SLOW COOKER BROWN SUGAR CHICKEN03:23
- 3 pounds of chicken thighs, skin removed
- 1/4 teaspoon of freshly cracked black pepper, or to taste
- 1/2 teaspoon of kosher salt, or to taste
- 1/4 teaspoon of Creole or Cajun seasoning(like Slap Ya Mama), or to taste
- 1/2 cup of light brown sugar, packed
- 1 (6 ounce) can of pineapple juice
- 1/4 teaspoon of garlic powder, or to taste
- 1/3 cup of soy sauce
- 2 tablespoons of water
- 2 tablespoons of cornstarch
Remove skin from chicken and season lightly with the salt, pepper, Cajun seasoning and garlic powder. Pat seasoning into chicken and place into the slow cooker. Whisk together the brown sugar, pineapple juice and soy sauce; pour around chicken. Cover and cook on low for about five to six hours, depending on the size. Use a wide spatula to remove the chicken from the slow cooker to a platter and loosely tent with aluminum foil; set aside to prepare the glaze.
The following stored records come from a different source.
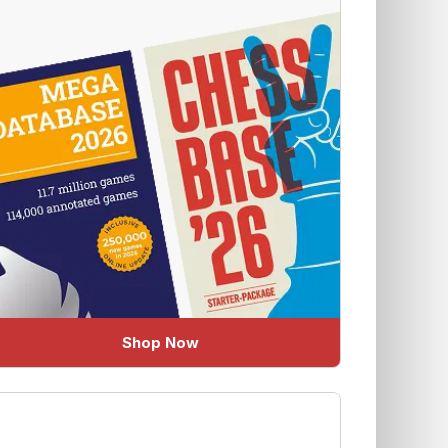
Shop Now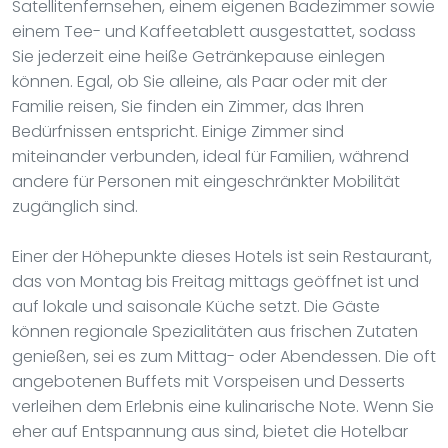
Satellitenfernsehen, einem eigenen Badezimmer sowie
einem Tee- und Kaffeetablett ausgestattet, sodass
Sie jederzeit eine heiße Getränkepause einlegen
können. Egal, ob Sie alleine, als Paar oder mit der
Familie reisen, Sie finden ein Zimmer, das Ihren
Bedürfnissen entspricht. Einige Zimmer sind
miteinander verbunden, ideal für Familien, während
andere für Personen mit eingeschränkter Mobilität
zugänglich sind.
Einer der Höhepunkte dieses Hotels ist sein Restaurant,
das von Montag bis Freitag mittags geöffnet ist und
auf lokale und saisonale Küche setzt. Die Gäste
können regionale Spezialitäten aus frischen Zutaten
genießen, sei es zum Mittag- oder Abendessen. Die oft
angebotenen Buffets mit Vorspeisen und Desserts
verleihen dem Erlebnis eine kulinarische Note. Wenn Sie
eher auf Entspannung aus sind, bietet die Hotelbar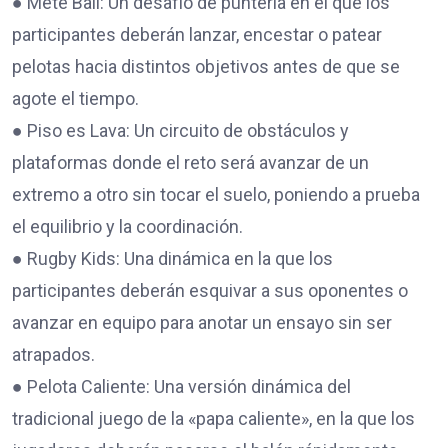
● Mete Ball: Un desafío de puntería en el que los
participantes deberán lanzar, encestar o patear
pelotas hacia distintos objetivos antes de que se
agote el tiempo.
● Piso es Lava: Un circuito de obstáculos y
plataformas donde el reto será avanzar de un
extremo a otro sin tocar el suelo, poniendo a prueba
el equilibrio y la coordinación.
● Rugby Kids: Una dinámica en la que los
participantes deberán esquivar a sus oponentes o
avanzar en equipo para anotar un ensayo sin ser
atrapados.
● Pelota Caliente: Una versión dinámica del
tradicional juego de la «papa caliente», en la que los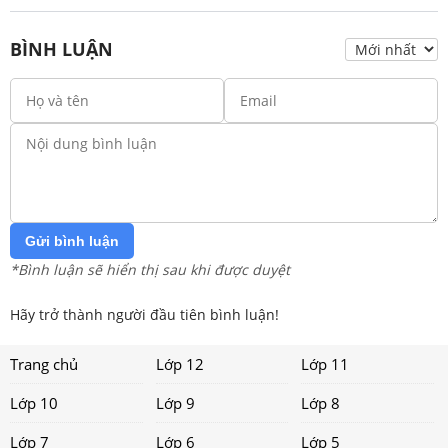
BÌNH LUẬN
Gửi bình luận
*Bình luận sẽ hiển thị sau khi được duyệt
Hãy trở thành người đầu tiên bình luận!
Trang chủ
Lớp 12
Lớp 11
Lớp 10
Lớp 9
Lớp 8
Lớp 7
Lớp 6
Lớp 5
Turn cooker to high until mixture comes to a boil, or transfer to a saucepan for the stovetop. Whisk together the water and cornstarch until there are no lumps. Slowly stir into the boiling sauce until fully incorporated and continue boiling for about three to four minutes or until mixture thickens. Remove from heat and let rest a moment. Brush the sauce over each chicken thigh and serve the remaining sauce at the table.
Cook's Note: I also added a few grinds of Rachael Ray's Perfect Poultry seasoning to the chicken with this batch, which contains sea salt, black pepper, onion, sage, rosemary and thyme. I use low sodium soy sauce so I can control my added salt.